At the UN and online, young people are talking about sustainable development

July 31, 2011

UNITED NATIONS, United States — Increasing numbers of young people are expressing their views about global problems – and how to solve them – in a wide range of settings.

That was among the insights that emerged at a workshop for young people held here titled, "Our Voices, Our Aspirations: A Youth Dialogue on Sustainable Development."

The meeting was organized on Tuesday 26 July at the United Nations offices of the Baha'i International Community, as a side event to this week's UN High-level Meeting on Youth.

Representatives from 400 youth groups joined ambassadors, NGOs and UN officials for the two-day UN meeting, held 25-26 July, titled "Youth: Dialogue and Mutual Understanding." Talks ranged across a wide variety of issues of concern to the younger generation, including jobs, poverty and sustainable development.

"Our workshop was designed to complement those wider discussions and offer the participants a platform to have a dialogue about sustainable development," said Ming Hwee Chong, a representative of the Baha'i International Community to the United Nations.

5 images
Young people from around the world gathered together in New York at the UN High Level Meeting on Youth, 25-26 July 2011, to discuss solutions to such global challenges as poverty reduction and environmental degradation. This workshop, held at the UN offices of the Baha'i International Community on Tuesday 26 July focused in part on how new communications technologies can foster an improved dialogue among youth around the world.

Some 30 participants gathered for an opening panel presentation, followed by conversations in small groups.

During the panel, Nathan Forster spoke about a project by his organization, Alas de Rio, which examines ways in which video and social media can be used to communicate ideas about sustainable development across conventional barriers of language and culture.

"We have seen success in a lot of projects, in terms of mobilizing for action or for a social cause, through various online networks and platforms," said Mr. Forster, whose organization is focused on involving young people in the Rio + 20 environmental conference scheduled for next year.

Iyinoluwa Samuel Aboyeji of the World Youth Alliance expressed his hope that young people would focus on mobilizing for change with families and communities, as opposed to merely lobbying governments.

"In families and communities, values are passed from generation to generation," he said. "So the general idea is that in order to promote sustainable development, the main contact should be the family and the community," said Mr. Aboyeji.

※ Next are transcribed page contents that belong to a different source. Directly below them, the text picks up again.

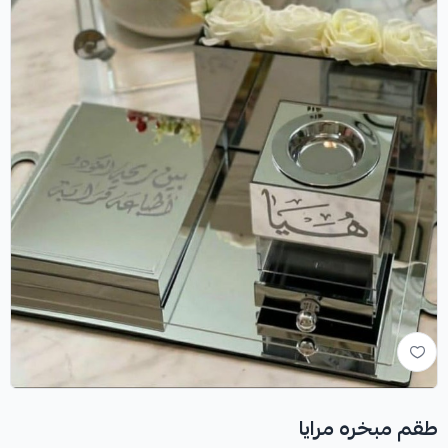
طقم مبخره مرايا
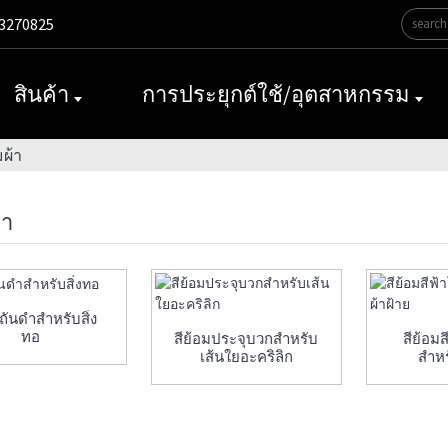
3270825
สินค้า
การประยุกต์ใช้/อุตสาหกรรม
มผ้า
้า
ันดำสำหรับสิ่ง
ทอ
สีย้อมประจุบวกสำหรับ
สีย้อม
เส้นใยอะคริลิก
สำหร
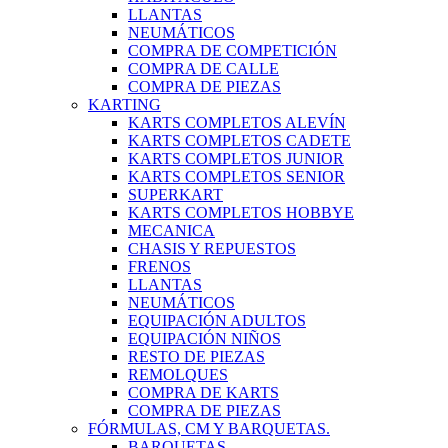
LLANTAS
NEUMÁTICOS
COMPRA DE COMPETICIÓN
COMPRA DE CALLE
COMPRA DE PIEZAS
KARTING
KARTS COMPLETOS ALEVÍN
KARTS COMPLETOS CADETE
KARTS COMPLETOS JUNIOR
KARTS COMPLETOS SENIOR
SUPERKART
KARTS COMPLETOS HOBBYE
MECANICA
CHASIS Y REPUESTOS
FRENOS
LLANTAS
NEUMÁTICOS
EQUIPACIÓN ADULTOS
EQUIPACIÓN NIÑOS
RESTO DE PIEZAS
REMOLQUES
COMPRA DE KARTS
COMPRA DE PIEZAS
FÓRMULAS, CM Y BARQUETAS.
BARQUETAS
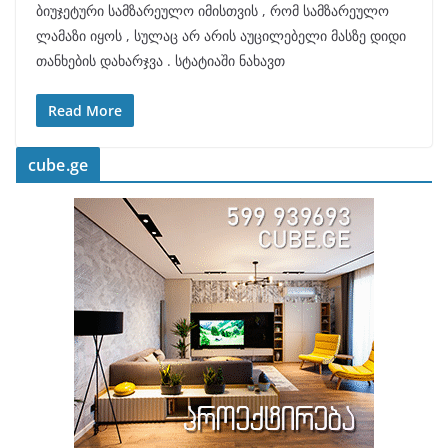
ბიუჯეტური სამზარეულო იმისთვის , რომ სამზარეულო
ლამაზი იყოს , სულაც არ არის აუცილებელი მასზე დიდი
თანხების დახარჯვა . სტატიაში ნახავთ
Read More
cube.ge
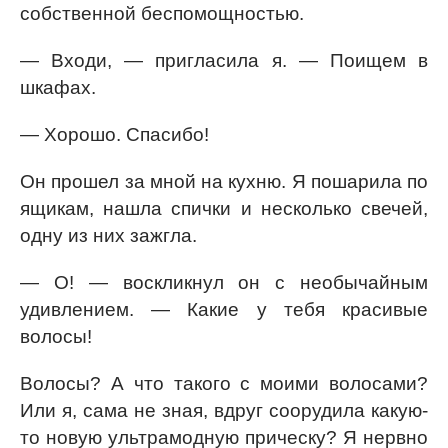
собственной беспомощностью.
— Входи, — пригласила я. — Поищем в
шкафах.
— Хорошо. Спасибо!
Он прошел за мной на кухню. Я пошарила по
ящикам, нашла спички и несколько свечей,
одну из них зажгла.
— О! — воскликнул он с необычайным
удивлением. — Какие у тебя красивые
волосы!
Волосы? А что такого с моими волосами?
Или я, сама не зная, вдруг соорудила какую-
то новую ультрамодную прическу? Я нервно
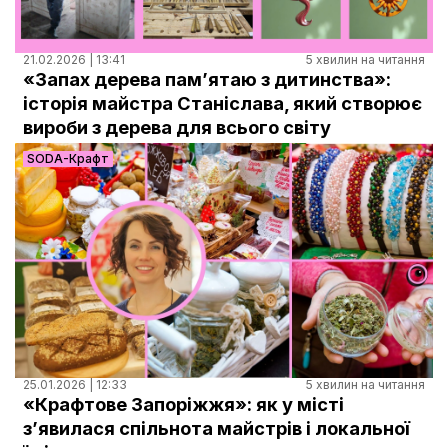
21.02.2026 | 13:41
5 хвилин на читання
«Запах дерева памʼятаю з дитинства»:
історія майстра Станіслава, який створює
вироби з дерева для всього світу
SODA-Крафт
25.01.2026 | 12:33
5 хвилин на читання
«Крафтове Запоріжжя»: як у місті
з’явилася спільнота майстрів і локальної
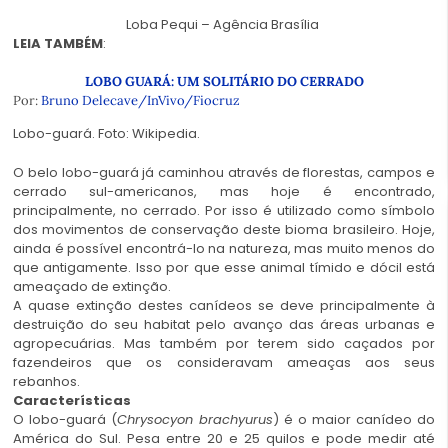
Loba Pequi – Agência Brasília
LEIA TAMBÉM
:
LOBO GUARÁ: UM SOLITÁRIO DO CERRADO
Por:
Bruno Delecave/InVivo/Fiocruz
Lobo-guará. Foto: Wikipedia.
O belo lobo-guará já caminhou através de florestas, campos e
cerrado sul-americanos, mas hoje é encontrado,
principalmente, no cerrado. Por isso é utilizado como símbolo
dos movimentos de conservação deste bioma brasileiro. Hoje,
ainda é possível encontrá-lo na natureza, mas muito menos do
que antigamente. Isso por que esse animal tímido e dócil está
ameaçado de extinção.
A quase extinção destes canídeos se deve principalmente à
destruição do seu habitat pelo avanço das áreas urbanas e
agropecuárias. Mas também por terem sido caçados por
fazendeiros que os consideravam ameaças aos seus
rebanhos.
Características
O lobo-guará (
Chrysocyon brachyurus
) é o maior canídeo do
América do Sul. Pesa entre 20 e 25 quilos e pode medir até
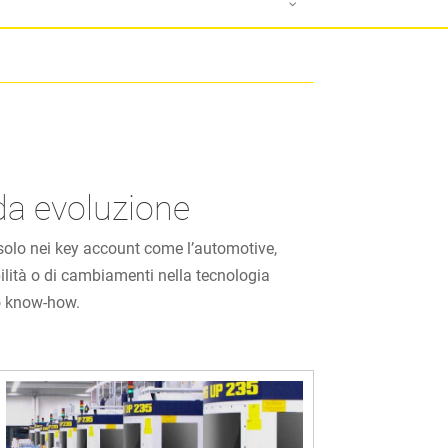
ida evoluzione
n solo nei key account come l’automotive,
bilità o di cambiamenti nella tecnologia
ro know-how.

Nur Shodjai, a Baha'i, introduced a pilot project called "Voices of Youth" that strives to capture the views of a younger group, aged 11-15, through video interviews.

Ms. Shodjai explained that the views of the young are not necessarily given due attention since they are not considered to have mature opinions. "But they have a lot to contribute," she said.

"At this age, they are at a special time of their lives; they are developing the capacity to understand and analyze events around them and to come up with a creative solution. So they have a great deal to communicate in terms of ideas and attitude."

After breaking into groups for focused discussions, participants reported the results of their deliberations back to the larger group.

Among their suggestions for action were: working to improve local decision-making, so that decisions are decentralized and better matched to local conditions; emphasizing environmental education; and focusing on families and local communities in efforts to promote sustainable development.

"It was particularly interesting to see how social media and information technologies can be used by youth as they try to play a more active role in this dialogue," said Ming Hwee Chong.